#### TASK ITEM
Below are records; report the number of lines among them that include the word "picture", and nothing further.

--- SUPPLIED DATA Enclosed Below ---

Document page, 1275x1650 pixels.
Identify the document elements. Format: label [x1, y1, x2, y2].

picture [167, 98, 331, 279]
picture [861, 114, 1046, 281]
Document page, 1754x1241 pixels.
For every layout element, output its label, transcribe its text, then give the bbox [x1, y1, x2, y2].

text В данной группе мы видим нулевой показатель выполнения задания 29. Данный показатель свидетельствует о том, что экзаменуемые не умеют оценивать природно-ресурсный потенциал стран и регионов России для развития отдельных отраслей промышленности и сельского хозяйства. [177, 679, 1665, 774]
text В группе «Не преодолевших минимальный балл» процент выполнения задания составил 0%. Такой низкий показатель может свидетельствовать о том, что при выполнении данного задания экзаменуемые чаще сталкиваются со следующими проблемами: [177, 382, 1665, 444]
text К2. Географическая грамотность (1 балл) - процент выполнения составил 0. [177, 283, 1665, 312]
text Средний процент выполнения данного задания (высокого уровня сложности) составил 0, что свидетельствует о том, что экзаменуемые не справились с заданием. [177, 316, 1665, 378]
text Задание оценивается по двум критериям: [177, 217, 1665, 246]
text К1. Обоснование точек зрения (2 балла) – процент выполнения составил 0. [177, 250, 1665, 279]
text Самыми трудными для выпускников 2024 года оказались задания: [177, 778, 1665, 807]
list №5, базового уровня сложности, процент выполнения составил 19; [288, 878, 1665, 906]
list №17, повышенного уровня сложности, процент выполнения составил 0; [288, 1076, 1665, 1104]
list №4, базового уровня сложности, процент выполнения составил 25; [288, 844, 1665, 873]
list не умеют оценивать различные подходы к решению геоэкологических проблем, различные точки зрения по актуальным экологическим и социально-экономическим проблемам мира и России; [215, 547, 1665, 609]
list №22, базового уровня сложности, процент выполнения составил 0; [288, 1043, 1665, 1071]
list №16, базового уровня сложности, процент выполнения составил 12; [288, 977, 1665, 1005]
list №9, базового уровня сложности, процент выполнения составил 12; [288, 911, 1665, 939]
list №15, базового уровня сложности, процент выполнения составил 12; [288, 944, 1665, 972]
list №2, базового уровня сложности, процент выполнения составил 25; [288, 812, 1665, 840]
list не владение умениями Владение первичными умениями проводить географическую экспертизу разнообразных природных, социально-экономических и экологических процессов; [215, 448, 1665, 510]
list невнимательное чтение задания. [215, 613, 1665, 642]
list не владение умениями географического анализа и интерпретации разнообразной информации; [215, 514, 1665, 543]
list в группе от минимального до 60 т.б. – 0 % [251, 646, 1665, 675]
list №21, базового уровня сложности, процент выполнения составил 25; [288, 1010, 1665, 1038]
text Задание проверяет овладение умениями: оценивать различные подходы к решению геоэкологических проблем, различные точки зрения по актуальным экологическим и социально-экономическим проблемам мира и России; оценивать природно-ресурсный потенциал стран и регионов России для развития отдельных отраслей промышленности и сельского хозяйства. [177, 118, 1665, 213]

--- End of Enclosed SUPPLIED DATA ---

#### ANSWER TO THE EXERCISE
2